Baker Bros. Advisors LP
- Trade name: Baker Brothers Investments
- Company type: Private
- Industry: Investment management
- Founded: 2000; 26 years ago
- Founders: Felix Baker; Julian Baker;
- Headquarters: New York City, U.S.
- AUM: US$22 billion (March 2024)
- Number of employees: 52 (March 2024)

= Baker Brothers Advisors =

New York Hedge Fund

Baker Brothers Advisors (BBA) is an American hedge fund management firm headquartered in New York. Despite its secretive nature, the firm is a leading biotechnology investor and manages over $20 billion in assets under management (AUM).

== Background ==

BBA was founded in 2000 by brothers Felix and Julian Baker. Their father is Keith Michael Baker, a history professor at Stanford University. Felix graduated from Stanford University with a B.S. in Biology, got a PhD in immunology and completed two years of medical school while Julian graduated from Harvard University with a B.A. in Social studies and then worked in the private equity arm of Credit Suisse First Boston. In 1994, the brothers started managing health care investments for the Laurence Tisch's family who owned the Loews Corporation before creating their own standalone business.

The brothers maintained close ties to the Tisch family and until 2017, the BBA office was in the 667 Madison Avenue skyscraper which was the same one as the Loews Corporation.

Since its inception, BBA has been noted for its secrecy. It has no website and the brothers avoid the press as well as refusal to respond to phone calls for comments on their strategy.

== Investment strategy ==

BBA focuses on the biotechnology sector and been noted for its strong returns. Yale University’s charitable foundation had $274 million invested with BBA in 2009 and by 2016 it rose to $1.08 billion, a combination of new money and profits of $393 million. In October 2019, BBA's investment value in two weeks increased by $1.4 billion due to Seagen and BeiGene. In August 2024, The Wall Street Journal reported that BBA's 25% stake investment in Seagen in 2003 resulted in a windfall gain of $8 billion when in 2023, Pfizer acquired Seagen for $43 billion which was considered one of the largest return on capital investments in the industry. Most of those gains were returned back to investors because it didn't see enough opportunities to deploy all that money at once.

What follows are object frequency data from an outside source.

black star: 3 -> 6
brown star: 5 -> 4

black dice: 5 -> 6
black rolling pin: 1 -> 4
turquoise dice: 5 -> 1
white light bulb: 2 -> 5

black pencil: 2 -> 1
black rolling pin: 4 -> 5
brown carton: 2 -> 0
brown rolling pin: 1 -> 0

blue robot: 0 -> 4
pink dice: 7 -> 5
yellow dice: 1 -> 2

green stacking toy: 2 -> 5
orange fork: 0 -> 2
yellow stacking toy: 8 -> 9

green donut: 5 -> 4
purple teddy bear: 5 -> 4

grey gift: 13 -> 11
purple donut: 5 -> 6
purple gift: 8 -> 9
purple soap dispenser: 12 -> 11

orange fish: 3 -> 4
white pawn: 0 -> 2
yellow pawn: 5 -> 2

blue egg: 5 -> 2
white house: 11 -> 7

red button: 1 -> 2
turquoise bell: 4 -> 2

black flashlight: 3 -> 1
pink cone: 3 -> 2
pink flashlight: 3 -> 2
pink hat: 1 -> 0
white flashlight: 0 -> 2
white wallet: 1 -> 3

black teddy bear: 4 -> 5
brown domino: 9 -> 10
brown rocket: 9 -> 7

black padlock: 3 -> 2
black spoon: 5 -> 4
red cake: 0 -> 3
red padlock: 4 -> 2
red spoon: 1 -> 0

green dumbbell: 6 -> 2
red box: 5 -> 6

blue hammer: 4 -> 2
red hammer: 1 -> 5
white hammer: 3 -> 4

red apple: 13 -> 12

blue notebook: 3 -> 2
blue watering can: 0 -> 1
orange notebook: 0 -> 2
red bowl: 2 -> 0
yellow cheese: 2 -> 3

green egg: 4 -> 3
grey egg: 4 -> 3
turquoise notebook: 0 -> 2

BBA's success has been built on advances in the science of genetics, rise in biotechnology stocks and a period of dealmaking as large biopharmaceutical companies acquire up smaller innovators. BBA relies on talented executives and scientists which are often discovered at companies it invests in and frequently end up on the board of directors in other companies in BBA's portfolio. As of 2019, BBA's top 20 disclosed public company investments eight have at least one board member who are BBA employees. Chief executives for 7 of those 20 companies also serve as board members for other companies that are BBA investments. Some welcome BBA's influence such as Eve Slater who has stated the representatives are "very scientifically driven" and "active". Others are more critical of BBA's influence such as RA Capital Management who felt BBA's influence in a now-rejected deal to merge BioCryst Pharmaceuticals with Idera Pharmaceuticals significantly favoured BBA at the expense of other shareholders.